▸ WORK INSTRUCTIONS: Output the records from the line with "common name: Hoary alison" up to and including the line with "genus: Corybas" as a two-column CSV with the columns field and value. Give one row per record, putting its text under field and its answer under value, each in double quotes, with any line breaks changed to spaces.

Records:
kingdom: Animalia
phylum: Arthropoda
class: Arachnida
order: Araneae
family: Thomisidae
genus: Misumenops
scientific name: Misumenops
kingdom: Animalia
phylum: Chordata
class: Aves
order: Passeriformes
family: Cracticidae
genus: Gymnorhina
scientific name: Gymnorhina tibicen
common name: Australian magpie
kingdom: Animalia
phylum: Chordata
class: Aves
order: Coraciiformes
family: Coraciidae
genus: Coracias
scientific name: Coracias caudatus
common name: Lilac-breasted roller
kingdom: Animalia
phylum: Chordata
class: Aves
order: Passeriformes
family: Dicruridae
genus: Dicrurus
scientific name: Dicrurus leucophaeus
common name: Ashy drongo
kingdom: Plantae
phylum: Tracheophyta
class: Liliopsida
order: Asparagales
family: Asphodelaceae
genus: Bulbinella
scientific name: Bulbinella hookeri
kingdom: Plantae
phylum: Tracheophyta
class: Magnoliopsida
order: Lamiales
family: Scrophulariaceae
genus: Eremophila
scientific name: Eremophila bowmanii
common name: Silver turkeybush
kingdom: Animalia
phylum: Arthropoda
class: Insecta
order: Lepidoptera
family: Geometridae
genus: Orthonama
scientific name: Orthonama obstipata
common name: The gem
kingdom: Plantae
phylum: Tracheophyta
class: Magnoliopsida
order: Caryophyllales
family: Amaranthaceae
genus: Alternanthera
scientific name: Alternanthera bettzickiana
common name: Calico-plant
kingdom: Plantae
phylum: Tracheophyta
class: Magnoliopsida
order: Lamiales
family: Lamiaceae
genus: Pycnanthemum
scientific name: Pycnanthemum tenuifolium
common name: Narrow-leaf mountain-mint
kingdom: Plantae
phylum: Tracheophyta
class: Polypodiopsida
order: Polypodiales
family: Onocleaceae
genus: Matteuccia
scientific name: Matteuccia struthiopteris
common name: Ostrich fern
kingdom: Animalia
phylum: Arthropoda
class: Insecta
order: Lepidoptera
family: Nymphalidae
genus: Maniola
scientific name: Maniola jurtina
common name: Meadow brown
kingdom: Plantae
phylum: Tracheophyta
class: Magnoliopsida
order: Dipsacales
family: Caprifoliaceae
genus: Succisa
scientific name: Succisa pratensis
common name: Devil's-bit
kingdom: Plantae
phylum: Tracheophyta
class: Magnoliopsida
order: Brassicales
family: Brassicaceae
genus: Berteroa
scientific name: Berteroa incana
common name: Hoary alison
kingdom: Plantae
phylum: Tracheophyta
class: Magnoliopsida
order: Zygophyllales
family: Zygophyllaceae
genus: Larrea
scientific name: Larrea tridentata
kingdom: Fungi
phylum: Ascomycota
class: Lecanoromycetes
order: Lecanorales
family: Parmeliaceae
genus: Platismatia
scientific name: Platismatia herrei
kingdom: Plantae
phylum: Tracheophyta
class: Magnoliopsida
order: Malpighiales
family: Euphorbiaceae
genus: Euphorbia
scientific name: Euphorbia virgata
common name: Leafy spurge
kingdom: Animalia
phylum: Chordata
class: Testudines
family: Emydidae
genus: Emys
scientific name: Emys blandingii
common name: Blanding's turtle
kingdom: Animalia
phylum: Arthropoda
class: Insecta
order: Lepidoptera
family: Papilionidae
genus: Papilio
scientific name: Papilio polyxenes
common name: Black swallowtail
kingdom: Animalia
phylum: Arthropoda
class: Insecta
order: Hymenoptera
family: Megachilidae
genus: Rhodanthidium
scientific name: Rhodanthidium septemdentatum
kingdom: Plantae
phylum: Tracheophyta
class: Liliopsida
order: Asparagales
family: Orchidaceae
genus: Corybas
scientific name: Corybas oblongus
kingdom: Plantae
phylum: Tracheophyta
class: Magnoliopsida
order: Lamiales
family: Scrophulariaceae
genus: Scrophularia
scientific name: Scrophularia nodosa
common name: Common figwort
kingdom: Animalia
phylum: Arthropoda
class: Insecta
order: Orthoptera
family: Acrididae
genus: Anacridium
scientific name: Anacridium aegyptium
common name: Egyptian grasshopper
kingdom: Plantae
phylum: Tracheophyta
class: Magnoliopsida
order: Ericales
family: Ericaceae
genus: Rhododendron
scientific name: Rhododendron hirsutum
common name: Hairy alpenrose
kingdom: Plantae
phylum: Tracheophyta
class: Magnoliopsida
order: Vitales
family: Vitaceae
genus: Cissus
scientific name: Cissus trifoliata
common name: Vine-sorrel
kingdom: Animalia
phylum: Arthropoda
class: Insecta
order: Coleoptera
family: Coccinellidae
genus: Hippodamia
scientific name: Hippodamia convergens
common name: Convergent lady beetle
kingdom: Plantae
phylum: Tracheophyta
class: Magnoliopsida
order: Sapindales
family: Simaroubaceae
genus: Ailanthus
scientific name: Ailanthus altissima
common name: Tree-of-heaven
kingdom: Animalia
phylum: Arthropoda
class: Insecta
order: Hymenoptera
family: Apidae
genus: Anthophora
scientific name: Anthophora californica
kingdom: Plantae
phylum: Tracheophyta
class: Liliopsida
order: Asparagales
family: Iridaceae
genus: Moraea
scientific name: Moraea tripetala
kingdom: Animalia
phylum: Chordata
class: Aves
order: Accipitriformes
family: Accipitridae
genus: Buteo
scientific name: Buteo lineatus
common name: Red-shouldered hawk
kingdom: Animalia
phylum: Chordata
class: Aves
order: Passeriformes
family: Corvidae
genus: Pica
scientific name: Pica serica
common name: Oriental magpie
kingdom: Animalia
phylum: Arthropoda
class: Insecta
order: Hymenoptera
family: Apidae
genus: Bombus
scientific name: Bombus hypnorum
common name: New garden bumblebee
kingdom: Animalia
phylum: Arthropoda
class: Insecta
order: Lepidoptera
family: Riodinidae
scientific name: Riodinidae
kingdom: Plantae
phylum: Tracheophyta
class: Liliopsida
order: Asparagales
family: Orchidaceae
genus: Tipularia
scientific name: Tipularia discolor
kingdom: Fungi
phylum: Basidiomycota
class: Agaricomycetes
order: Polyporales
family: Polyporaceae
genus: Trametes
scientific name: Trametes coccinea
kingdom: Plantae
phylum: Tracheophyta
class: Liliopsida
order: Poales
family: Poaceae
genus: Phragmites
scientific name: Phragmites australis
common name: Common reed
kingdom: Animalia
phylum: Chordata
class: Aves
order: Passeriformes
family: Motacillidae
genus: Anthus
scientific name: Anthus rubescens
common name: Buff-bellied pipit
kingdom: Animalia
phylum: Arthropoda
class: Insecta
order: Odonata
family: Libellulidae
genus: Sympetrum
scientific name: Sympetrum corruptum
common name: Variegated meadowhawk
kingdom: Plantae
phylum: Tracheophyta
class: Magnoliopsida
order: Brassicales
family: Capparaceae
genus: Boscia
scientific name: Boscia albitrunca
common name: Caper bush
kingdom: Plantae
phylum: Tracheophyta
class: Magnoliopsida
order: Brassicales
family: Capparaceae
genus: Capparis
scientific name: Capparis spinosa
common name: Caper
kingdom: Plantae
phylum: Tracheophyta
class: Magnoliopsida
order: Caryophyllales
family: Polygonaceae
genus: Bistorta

▸ COMPLETE RESPONSE:
field,value
"common name:","Hoary alison"
"kingdom:","Plantae"
"phylum:","Tracheophyta"
"class:","Magnoliopsida"
"order:","Zygophyllales"
"family:","Zygophyllaceae"
"genus:","Larrea"
"scientific name:","Larrea tridentata"
"kingdom:","Fungi"
"phylum:","Ascomycota"
"class:","Lecanoromycetes"
"order:","Lecanorales"
"family:","Parmeliaceae"
"genus:","Platismatia"
"scientific name:","Platismatia herrei"
"kingdom:","Plantae"
"phylum:","Tracheophyta"
"class:","Magnoliopsida"
"order:","Malpighiales"
"family:","Euphorbiaceae"
"genus:","Euphorbia"
"scientific name:","Euphorbia virgata"
"common name:","Leafy spurge"
"kingdom:","Animalia"
"phylum:","Chordata"
"class:","Testudines"
"family:","Emydidae"
"genus:","Emys"
"scientific name:","Emys blandingii"
"common name:","Blanding's turtle"
"kingdom:","Animalia"
"phylum:","Arthropoda"
"class:","Insecta"
"order:","Lepidoptera"
"family:","Papilionidae"
"genus:","Papilio"
"scientific name:","Papilio polyxenes"
"common name:","Black swallowtail"
"kingdom:","Animalia"
"phylum:","Arthropoda"
"class:","Insecta"
"order:","Hymenoptera"
"family:","Megachilidae"
"genus:","Rhodanthidium"
"scientific name:","Rhodanthidium septemdentatum"
"kingdom:","Plantae"
"phylum:","Tracheophyta"
"class:","Liliopsida"
"order:","Asparagales"
"family:","Orchidaceae"
"genus:","Corybas"